EXTRACTED ENTRIES >>
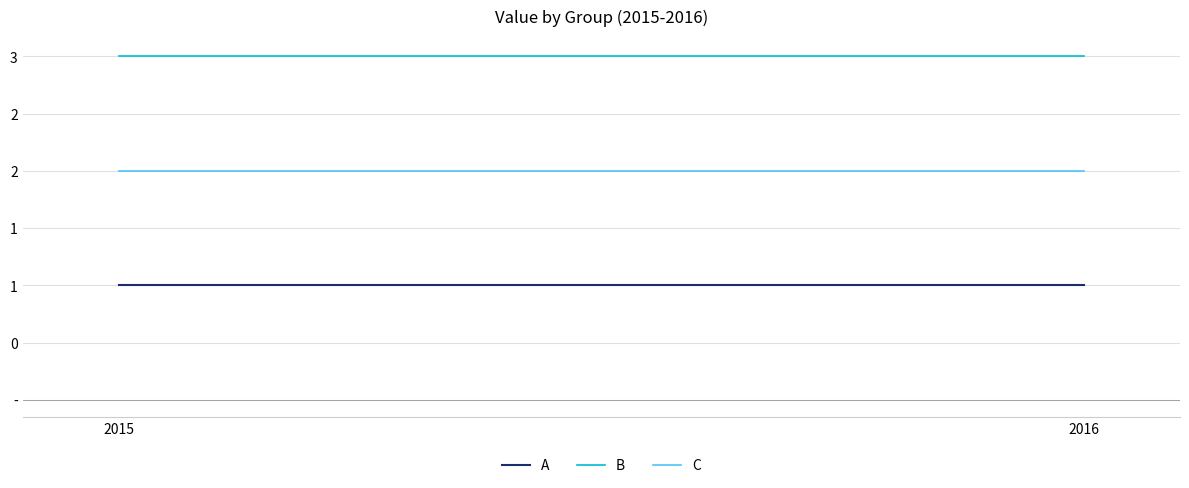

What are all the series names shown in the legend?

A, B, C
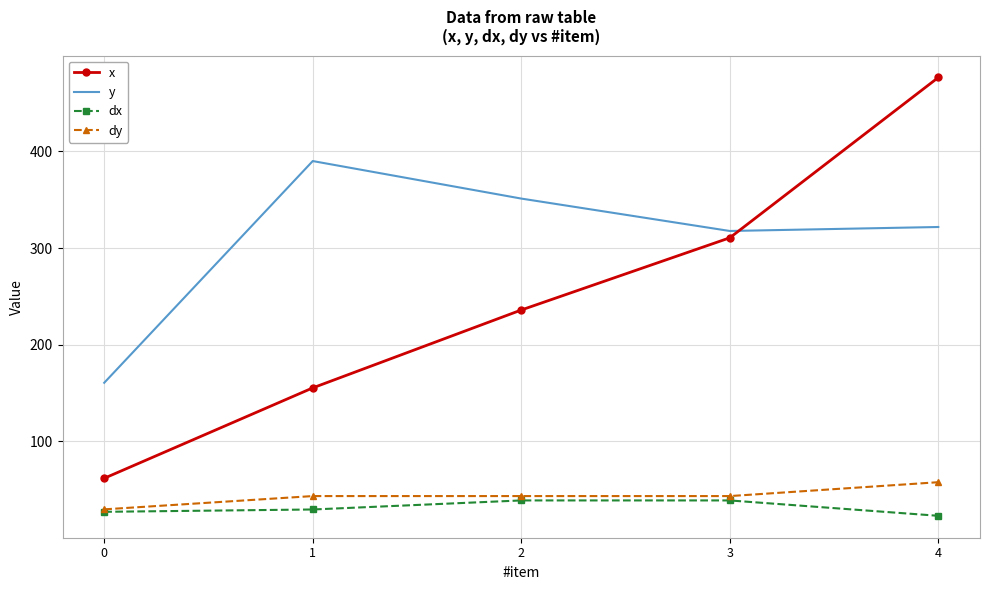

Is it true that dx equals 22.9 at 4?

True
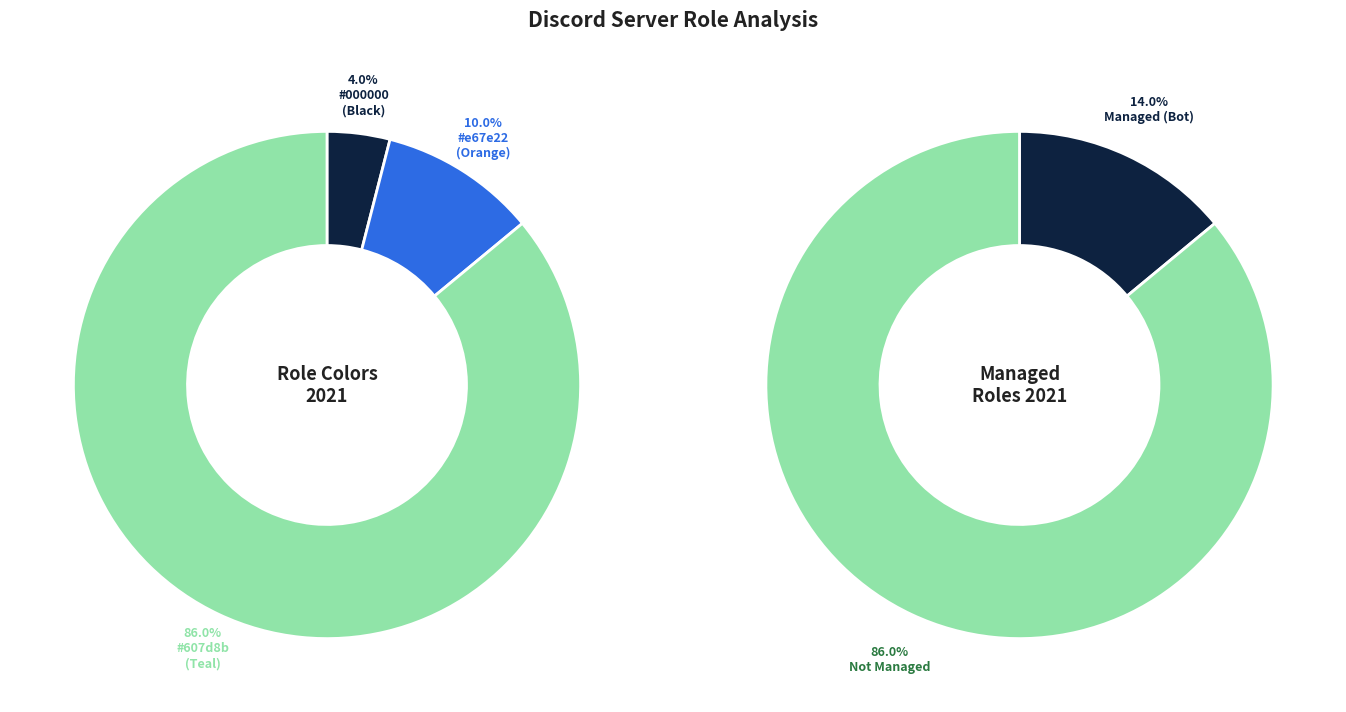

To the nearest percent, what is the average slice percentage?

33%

WHAT TO PRODUCE >>
Rewrite the items above with "legend" changed to "key" and everything else left the same. Leave out the pictures.

TASK RESULT >>
What are all the series names shown in the key?

A, B, C

Is it true that dx equals 22.9 at 4?

True

To the nearest percent, what is the average slice percentage?

33%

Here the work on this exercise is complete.